What to produce. Drop the pictures and extract exactly the lines from the one that contains "idylle zu die" through the end of the material.

Supplied entries.
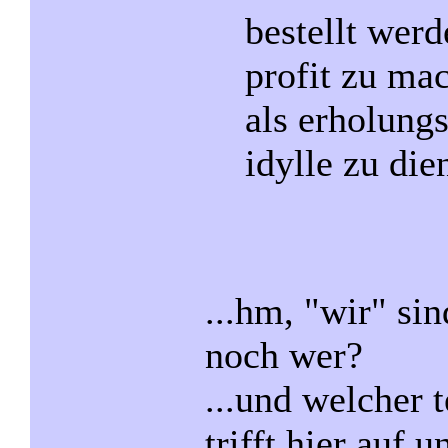
bestellt wer
profit zu ma
als erholung
idylle zu die
...hm, "wir" sin
noch wer?
...und welcher t
trifft hier auf 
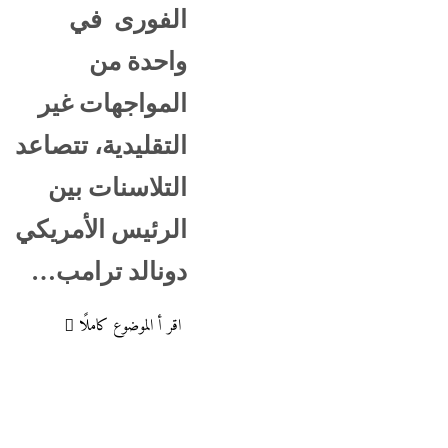
الفورى في
واحدة من
المواجهات غير
التقليدية، تتصاعد
التلاسنات بين
الرئيس الأمريكي
دونالد ترامب…
اقر أ الموضوع كاملًا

Exercise output.
idylle zu die
...hm, "wir" sin
noch wer?
...und welcher t
trifft hier auf 
الفورى في
واحدة من
المواجهات غير
التقليدية، تتصاعد
التلاسنات بين
الرئيس الأمريكي
دونالد ترامب…
اقر أ الموضوع كاملًا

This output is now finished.